◆ WHAT IS EXPECTED ◆
Check each line of the entries below for the string "spending"; copy every line where it appears.
(Beginning of TASK INPUTS)
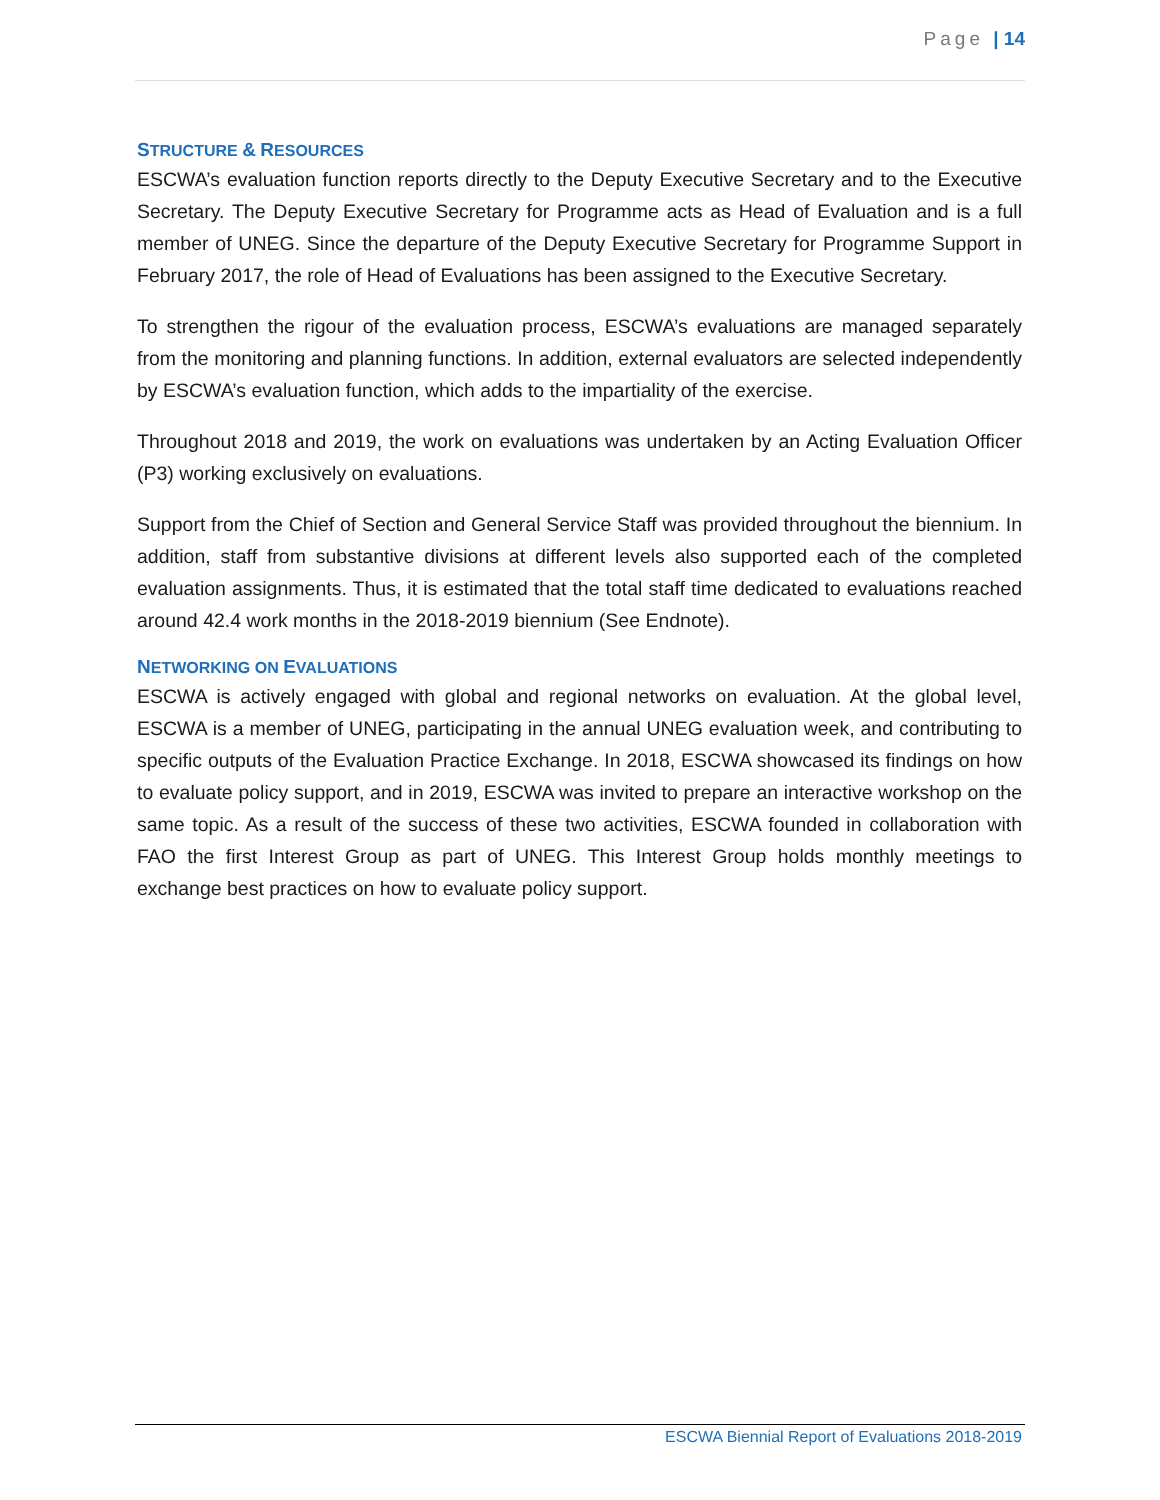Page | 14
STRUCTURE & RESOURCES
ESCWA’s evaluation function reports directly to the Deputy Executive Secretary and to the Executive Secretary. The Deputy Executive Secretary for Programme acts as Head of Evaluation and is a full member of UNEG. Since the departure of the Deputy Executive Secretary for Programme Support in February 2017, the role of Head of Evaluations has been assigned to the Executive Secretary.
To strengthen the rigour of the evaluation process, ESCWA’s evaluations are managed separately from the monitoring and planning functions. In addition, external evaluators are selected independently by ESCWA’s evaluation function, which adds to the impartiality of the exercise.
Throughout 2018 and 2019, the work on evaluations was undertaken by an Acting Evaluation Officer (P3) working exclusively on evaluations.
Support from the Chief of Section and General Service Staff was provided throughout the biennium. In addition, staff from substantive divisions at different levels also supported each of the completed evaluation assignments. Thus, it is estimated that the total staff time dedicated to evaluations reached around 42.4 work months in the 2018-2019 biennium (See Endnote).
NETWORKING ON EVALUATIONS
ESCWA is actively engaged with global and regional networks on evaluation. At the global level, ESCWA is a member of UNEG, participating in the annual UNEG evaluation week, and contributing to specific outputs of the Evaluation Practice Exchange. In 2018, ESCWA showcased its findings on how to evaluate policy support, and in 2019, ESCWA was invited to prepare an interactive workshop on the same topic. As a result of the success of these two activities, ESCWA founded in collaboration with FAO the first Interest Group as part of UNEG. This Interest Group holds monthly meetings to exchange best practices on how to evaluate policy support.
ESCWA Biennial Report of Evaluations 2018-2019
(End of TASK INPUTS)
(Beginning of TASK INPUTS)
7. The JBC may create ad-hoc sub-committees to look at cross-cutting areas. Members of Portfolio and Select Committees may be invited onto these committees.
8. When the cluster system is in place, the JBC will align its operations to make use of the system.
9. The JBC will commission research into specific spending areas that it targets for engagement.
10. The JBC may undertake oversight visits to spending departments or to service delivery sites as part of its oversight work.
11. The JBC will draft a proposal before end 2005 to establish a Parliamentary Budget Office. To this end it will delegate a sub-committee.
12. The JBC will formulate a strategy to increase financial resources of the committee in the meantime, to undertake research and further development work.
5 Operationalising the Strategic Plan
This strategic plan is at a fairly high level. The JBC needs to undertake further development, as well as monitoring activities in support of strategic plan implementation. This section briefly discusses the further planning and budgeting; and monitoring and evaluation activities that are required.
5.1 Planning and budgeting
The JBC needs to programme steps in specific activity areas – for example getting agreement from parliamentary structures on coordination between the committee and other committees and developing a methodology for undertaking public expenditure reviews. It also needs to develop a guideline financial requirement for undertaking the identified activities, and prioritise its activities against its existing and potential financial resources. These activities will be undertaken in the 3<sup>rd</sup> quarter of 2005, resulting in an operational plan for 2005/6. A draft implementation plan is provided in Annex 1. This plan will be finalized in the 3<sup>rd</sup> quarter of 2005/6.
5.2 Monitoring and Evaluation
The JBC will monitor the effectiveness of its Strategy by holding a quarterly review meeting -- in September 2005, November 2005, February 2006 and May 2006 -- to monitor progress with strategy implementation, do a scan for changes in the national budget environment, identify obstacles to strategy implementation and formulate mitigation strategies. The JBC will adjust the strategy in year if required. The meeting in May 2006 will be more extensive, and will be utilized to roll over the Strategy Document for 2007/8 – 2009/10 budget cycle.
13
(End of TASK INPUTS)
◆ ANSWER TO THIS EXERCISE ◆
9. The JBC will commission research into specific spending areas that it targets for engagement.
10. The JBC may undertake oversight visits to spending departments or to service delivery sites as part of its oversight work.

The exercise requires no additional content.